Claims circulating online that Australia plans to scrap its longstanding 50% capital gains tax discount for cryptocurrency investors and replace it with an inflation-based system are not supported by reality.
The Australian Tax Office continues to apply the 50% CGT discount to individuals who hold crypto assets for more than 12 months before selling. That policy has not changed, no official announcement has signaled its removal, and the supposed replacement framework does not appear to exist in any credible form.
What the current rules actually say
If you buy Bitcoin, Ethereum, or any other digital asset and sell it within 12 months, your profit is taxed at your full marginal income tax rate. Those rates range from 0% to 45%, depending on your total taxable income.
Hold that same asset for longer than 12 months, though, and you qualify for the 50% CGT discount. Only half of your capital gain gets added to your taxable income. For someone in the top tax bracket, that effectively caps the tax rate on long-term crypto gains at roughly 22.5%.
There is also a carve-out for personal use.

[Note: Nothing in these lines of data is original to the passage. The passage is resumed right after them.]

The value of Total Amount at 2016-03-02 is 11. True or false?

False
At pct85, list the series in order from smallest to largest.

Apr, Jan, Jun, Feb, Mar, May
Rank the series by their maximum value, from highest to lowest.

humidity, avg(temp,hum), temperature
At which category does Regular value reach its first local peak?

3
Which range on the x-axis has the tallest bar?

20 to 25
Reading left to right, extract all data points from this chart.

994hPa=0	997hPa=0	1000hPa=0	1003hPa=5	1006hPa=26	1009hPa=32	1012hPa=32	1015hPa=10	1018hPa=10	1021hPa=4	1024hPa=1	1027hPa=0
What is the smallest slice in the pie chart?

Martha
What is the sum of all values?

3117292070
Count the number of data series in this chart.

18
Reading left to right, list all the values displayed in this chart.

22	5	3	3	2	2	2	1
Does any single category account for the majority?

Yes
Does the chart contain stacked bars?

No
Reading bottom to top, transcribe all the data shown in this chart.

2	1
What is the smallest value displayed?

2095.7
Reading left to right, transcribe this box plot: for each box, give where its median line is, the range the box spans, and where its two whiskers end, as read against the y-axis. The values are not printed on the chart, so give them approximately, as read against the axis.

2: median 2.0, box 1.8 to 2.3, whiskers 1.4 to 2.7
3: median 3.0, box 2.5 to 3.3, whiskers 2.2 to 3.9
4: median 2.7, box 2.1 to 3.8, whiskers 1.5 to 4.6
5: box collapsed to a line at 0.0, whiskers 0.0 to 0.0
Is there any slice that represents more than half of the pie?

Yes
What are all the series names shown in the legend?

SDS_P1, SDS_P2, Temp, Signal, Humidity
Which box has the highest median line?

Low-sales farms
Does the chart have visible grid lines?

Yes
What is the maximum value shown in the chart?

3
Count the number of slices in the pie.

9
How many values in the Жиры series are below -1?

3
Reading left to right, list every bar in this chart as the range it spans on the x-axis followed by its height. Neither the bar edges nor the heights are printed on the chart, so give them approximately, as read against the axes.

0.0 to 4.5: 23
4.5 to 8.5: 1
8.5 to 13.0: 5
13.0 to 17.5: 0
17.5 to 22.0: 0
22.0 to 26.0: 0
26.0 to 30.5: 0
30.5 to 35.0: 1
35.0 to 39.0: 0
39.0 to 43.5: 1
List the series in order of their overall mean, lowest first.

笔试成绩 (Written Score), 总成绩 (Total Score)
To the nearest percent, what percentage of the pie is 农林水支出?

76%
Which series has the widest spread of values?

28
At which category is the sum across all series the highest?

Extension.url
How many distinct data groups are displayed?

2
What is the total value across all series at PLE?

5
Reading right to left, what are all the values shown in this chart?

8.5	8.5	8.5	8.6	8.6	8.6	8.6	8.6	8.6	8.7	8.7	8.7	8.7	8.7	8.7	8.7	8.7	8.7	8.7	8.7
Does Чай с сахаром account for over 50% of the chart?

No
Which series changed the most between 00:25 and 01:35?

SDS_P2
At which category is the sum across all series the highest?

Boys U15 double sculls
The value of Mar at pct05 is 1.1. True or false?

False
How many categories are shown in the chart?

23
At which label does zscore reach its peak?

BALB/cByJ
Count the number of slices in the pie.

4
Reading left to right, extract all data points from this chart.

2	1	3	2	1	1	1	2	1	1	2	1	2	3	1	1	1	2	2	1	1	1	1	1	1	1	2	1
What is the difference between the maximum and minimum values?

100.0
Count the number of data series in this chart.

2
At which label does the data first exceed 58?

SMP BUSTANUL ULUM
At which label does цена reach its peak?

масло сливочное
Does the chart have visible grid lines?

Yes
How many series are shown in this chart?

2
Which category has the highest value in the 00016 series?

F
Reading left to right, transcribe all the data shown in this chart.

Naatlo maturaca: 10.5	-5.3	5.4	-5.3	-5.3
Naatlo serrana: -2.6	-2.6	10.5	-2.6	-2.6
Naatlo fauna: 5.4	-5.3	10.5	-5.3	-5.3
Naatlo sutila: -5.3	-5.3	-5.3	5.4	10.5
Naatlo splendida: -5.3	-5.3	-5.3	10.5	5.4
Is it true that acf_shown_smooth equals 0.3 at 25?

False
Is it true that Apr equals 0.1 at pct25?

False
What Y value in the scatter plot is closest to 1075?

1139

Crypto purchased and used for personal transactions may be exempt from CGT entirely if the original cost was under $10,000. The ATO classifies these as personal use assets, and the exemption applies as long as the crypto was not held as an investment or for business purposes.
Where the confusion likely started
Inflation indexation was actually how Australia handled capital gains before 1999. Under the old system, the cost base of an asset was adjusted for inflation using the Consumer Price Index, and you only paid tax on the “real” gain after accounting for rising prices. The Howard government replaced that approach with the current 50% discount model in 1999.
No recent legislation, budget announcement, or ATO guidance has proposed eliminating the 50% discount for crypto or any other asset class. The ATO has been updating its guidance on digital assets, particularly around decentralized finance and crypto lending, but those updates have reinforced the existing framework rather than dismantled it.
What Australian crypto investors should actually know
Every disposal of a crypto asset, whether selling for Australian dollars, swapping one token for another, or using crypto to purchase goods, is a taxable event. Gains and losses must be reported in annual tax returns.
The ATO has data-matching programs with Australian crypto exchanges and has previously sent warning letters to taxpayers it suspects of underreporting. Tools like CoinLedger and similar portfolio trackers are commonly recommended for keeping accurate records, especially for active traders who might have hundreds of taxable events in a single financial year.
For investors holding assets long-term, the 50% CGT discount remains the single most valuable tax benefit available. Selling a position at 11 months and 29 days versus 12 months and 1 day can literally double your tax bill on the same gain.